DIRECTIONS.
1. Please rewrite the Edinburgh map post starting at "Like my previous" and ending at "Previous Visits section!", renaming "Climbing Programmer" to "my pursuer" each time it occurs.
2. Write the next part of the Edinburgh map post, picking up right after its final sentence.

PASSAGE FOR REVIEW.
OS Explorer map 350, Edinburgh: Musselburgh & Queensferry – I own this map, and had visited it before starting this blog. Visited again for this post 28th May 2019.
Like my previous post, I visited this map area as part of the Chase Game, when Climbing Programmer and I, over three days, played a game whereby I had a GPS tracker on me, to which he had access. We had an equal budget to spend on transport, I had a 4-hour headstart, and he had to catch me, while I tried to avoid being caught!

Now, I did a full writeup of this game in the one-off post Special: Chase Game 2019, so like the previous post, the main section of this post is just a lightly edited version of the (very short) section of the longer writeup that relates to this map area. I’d therefore highly recommend that, for entertainment value, you’re probably much better off reading the full post. However, unlike the previous post, I have been to this map area before, so there is new content in the Previous Visits section!
Passing through (Sunday morning)
I arrived in Edinburgh early on the second day of the Chase Game, having taken an overnight coach from Birmingham, which was not the most glorious night of my life. The bus stopped every hour or two – at Birmingham Airport, Leicester, Nottingham, Sheffield, Leeds and Newcastle as well as a couple of service stations – at which point the lights would come on, speakers blare, and people would get on and off. I was lucky enough to have a double seat to myself for most of the trip, but from Newcastle onwards the bus was full, so my luck expired. Nevertheless I arrived in Edinburgh on time at 0805, in one piece if a little sleep-deprived. I have clearly become a little less resilient in my old age than when I used to sit through 23-hour coach journeys to Italy on school trips perfectly happily… [1]

This was rather a flying visit, as I proceeded straight from the bus station to Waverley rail station, where I waited for a while, paying £5 for the use of a shower room and buying some breakfast and lunch, before getting a ticket for the 09:20 train that I subsequently got on, straight to Inverness.

In fact, since I only transferred between two public transport stations, this doesn’t count for visiting this map area at all according to The Rules. I did, however, visit Edinburgh “properly” on this trip away from home, namely on my way home again the next evening.
The way back (Monday night and Tuesday morning)
It was about a day and sixteen hours later that I arrived back in Edinburgh, with Climbing Programmer in tow. As you can read about in the main Chase Game post, I’d travelled from Inverness on up to the Crask Inn north of Lairg, where I’d stayed the night before walking off eastwards into the wilderness. Climbing Programmer caught up with me a little after midday, and we spent the rest of the day gradually travelling back down to Edinburgh.

DATA EXCERPTS.

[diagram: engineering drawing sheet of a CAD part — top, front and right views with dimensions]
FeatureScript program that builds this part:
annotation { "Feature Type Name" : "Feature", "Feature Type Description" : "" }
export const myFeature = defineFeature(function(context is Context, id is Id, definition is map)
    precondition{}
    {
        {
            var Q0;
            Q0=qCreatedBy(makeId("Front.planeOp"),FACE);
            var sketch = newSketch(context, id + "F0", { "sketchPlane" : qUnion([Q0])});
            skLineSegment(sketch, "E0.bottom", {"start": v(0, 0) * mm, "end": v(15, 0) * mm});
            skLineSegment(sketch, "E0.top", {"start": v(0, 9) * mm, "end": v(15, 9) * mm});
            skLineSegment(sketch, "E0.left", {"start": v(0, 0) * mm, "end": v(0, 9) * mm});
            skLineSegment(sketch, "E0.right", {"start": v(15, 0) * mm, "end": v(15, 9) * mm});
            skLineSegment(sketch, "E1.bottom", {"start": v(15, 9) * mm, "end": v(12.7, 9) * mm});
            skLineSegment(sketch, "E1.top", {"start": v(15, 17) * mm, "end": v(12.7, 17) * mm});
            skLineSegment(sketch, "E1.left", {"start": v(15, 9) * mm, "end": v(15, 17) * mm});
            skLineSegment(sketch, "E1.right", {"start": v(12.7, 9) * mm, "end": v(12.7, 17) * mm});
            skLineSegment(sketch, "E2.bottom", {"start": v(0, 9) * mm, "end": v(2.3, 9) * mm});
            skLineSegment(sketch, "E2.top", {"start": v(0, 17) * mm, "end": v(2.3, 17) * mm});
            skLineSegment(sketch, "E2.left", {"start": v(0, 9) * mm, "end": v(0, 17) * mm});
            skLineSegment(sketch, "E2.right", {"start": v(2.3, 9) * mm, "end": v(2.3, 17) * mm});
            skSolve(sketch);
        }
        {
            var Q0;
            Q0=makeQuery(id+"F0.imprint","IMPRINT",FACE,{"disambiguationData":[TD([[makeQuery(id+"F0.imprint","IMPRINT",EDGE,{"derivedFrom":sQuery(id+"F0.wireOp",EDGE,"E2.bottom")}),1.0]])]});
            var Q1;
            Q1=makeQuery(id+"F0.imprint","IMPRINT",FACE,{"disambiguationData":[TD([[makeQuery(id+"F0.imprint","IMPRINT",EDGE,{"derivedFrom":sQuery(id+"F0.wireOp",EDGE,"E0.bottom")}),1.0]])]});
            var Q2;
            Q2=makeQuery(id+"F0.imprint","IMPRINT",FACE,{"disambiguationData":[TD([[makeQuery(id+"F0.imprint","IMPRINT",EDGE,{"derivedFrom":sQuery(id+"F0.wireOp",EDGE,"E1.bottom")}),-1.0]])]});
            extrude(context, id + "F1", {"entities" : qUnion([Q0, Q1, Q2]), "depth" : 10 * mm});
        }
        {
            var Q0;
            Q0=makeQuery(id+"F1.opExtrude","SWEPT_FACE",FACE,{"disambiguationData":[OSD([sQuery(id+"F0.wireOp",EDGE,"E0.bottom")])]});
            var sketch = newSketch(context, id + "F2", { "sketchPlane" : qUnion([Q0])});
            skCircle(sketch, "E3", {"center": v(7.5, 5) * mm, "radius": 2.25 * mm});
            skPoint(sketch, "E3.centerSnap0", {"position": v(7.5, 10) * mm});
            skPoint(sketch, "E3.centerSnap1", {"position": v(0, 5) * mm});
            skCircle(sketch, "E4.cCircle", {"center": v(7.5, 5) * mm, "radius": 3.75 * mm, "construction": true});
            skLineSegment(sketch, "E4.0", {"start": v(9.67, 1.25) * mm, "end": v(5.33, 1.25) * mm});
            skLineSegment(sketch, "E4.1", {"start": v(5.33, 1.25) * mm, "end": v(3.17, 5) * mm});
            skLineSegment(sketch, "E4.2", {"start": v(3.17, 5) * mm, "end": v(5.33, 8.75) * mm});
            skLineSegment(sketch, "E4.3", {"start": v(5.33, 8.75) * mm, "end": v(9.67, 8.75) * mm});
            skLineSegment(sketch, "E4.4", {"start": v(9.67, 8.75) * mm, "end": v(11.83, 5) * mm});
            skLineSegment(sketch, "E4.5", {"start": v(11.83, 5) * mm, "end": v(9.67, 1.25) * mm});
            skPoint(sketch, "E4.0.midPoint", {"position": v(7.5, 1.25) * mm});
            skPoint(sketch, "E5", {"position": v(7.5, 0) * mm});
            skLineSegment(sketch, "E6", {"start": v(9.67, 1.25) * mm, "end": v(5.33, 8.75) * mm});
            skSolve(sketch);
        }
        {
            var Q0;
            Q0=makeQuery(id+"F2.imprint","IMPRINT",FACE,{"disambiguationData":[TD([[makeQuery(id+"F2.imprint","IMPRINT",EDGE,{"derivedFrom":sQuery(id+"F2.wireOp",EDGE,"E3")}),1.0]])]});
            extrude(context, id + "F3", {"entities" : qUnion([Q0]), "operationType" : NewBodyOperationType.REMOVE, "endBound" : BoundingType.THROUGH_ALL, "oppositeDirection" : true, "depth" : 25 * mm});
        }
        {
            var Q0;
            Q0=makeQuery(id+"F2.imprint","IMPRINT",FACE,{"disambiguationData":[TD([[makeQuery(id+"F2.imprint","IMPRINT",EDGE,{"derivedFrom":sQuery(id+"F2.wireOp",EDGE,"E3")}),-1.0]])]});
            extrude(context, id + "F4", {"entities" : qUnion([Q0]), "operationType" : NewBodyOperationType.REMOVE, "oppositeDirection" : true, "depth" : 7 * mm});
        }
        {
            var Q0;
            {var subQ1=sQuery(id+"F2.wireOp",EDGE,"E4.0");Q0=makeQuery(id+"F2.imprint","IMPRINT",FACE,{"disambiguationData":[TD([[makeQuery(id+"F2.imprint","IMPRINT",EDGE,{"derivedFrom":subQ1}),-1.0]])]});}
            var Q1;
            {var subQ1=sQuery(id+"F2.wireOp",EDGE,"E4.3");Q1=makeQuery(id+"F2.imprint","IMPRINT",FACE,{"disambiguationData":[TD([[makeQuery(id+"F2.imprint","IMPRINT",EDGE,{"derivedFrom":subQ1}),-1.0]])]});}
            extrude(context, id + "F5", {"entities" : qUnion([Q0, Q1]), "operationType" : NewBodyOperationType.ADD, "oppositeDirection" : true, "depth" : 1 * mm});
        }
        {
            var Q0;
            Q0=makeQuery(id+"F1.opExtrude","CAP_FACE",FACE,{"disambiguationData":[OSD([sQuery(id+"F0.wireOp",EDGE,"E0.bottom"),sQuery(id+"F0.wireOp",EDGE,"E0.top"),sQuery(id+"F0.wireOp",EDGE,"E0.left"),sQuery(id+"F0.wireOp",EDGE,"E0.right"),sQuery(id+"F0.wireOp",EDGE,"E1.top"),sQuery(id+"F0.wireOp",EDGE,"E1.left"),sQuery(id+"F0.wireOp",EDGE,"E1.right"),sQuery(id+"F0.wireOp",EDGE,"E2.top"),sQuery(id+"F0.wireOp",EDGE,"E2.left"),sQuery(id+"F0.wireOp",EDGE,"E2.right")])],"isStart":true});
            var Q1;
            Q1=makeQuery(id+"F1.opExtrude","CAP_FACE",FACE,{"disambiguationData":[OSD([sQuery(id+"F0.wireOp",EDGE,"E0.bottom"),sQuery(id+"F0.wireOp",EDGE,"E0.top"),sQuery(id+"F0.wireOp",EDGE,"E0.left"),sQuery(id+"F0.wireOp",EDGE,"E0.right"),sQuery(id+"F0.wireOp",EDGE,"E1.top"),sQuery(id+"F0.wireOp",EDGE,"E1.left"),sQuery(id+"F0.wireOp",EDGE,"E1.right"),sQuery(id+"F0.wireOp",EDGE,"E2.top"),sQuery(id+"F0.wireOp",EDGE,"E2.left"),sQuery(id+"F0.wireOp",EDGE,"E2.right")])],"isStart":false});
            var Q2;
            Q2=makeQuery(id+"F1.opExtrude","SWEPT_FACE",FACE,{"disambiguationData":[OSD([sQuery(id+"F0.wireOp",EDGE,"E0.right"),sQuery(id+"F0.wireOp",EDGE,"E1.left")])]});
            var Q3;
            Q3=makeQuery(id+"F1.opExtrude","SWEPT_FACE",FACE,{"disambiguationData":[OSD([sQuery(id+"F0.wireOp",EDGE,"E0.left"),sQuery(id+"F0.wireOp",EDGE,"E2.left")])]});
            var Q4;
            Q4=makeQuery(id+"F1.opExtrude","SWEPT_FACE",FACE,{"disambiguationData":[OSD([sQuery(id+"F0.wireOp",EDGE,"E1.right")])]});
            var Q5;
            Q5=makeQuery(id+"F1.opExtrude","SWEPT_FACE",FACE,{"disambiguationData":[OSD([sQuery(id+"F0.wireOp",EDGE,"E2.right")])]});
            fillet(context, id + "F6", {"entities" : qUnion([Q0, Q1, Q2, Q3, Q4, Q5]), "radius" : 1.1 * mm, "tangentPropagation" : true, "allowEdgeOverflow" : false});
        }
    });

RESPONSES PER TASK.
1.
Like my previous post, I visited this map area as part of the Chase Game, when my pursuer and I, over three days, played a game whereby I had a GPS tracker on me, to which he had access. We had an equal budget to spend on transport, I had a 4-hour headstart, and he had to catch me, while I tried to avoid being caught!

Now, I did a full writeup of this game in the one-off post Special: Chase Game 2019, so like the previous post, the main section of this post is just a lightly edited version of the (very short) section of the longer writeup that relates to this map area. I’d therefore highly recommend that, for entertainment value, you’re probably much better off reading the full post. However, unlike the previous post, I have been to this map area before, so there is new content in the Previous Visits section!

2.
It was slightly after midnight when we finally arrived, and walked straight to the hostel that we’d booked up in the Old Town to get a little sleep. Climbing Programmer left very early the next morning, in order to be able to get back to Oxford for some afternoon social event, but I had a slightly more leisurely morning – I walked down to the New Town to get some breakfast and a phone charger (mine having broken the day before) before getting on a train back to England at around 10.

Again, not a particularly exciting visit for me to write about, despite the fact that this one counts for visiting this map – especially since Edinburgh is one of my very favourite cities! Fortunately, I’ve been to Edinburgh plenty of times before, so I have no lack of occasions to write about below!
Previous Visits
December 2012
I think that the first time I visited Edinburgh was was in December 2012, at the end of my first ever term at university, on a trip I made to visit my school friend Geochunderer in Aberdeen, where he had moved for university. It was a single-day visit – I got the sleeper train up from London, for some reason getting the Edinburgh sleeper and changing for an Aberdeen train in the morning, rather than using the direct Aberdeen sleeper. [2] I turned up in Aberdeen in the late morning and the two of us had a great day – it snowed while I was there and we walked along the snowy beach, which was a fun experience.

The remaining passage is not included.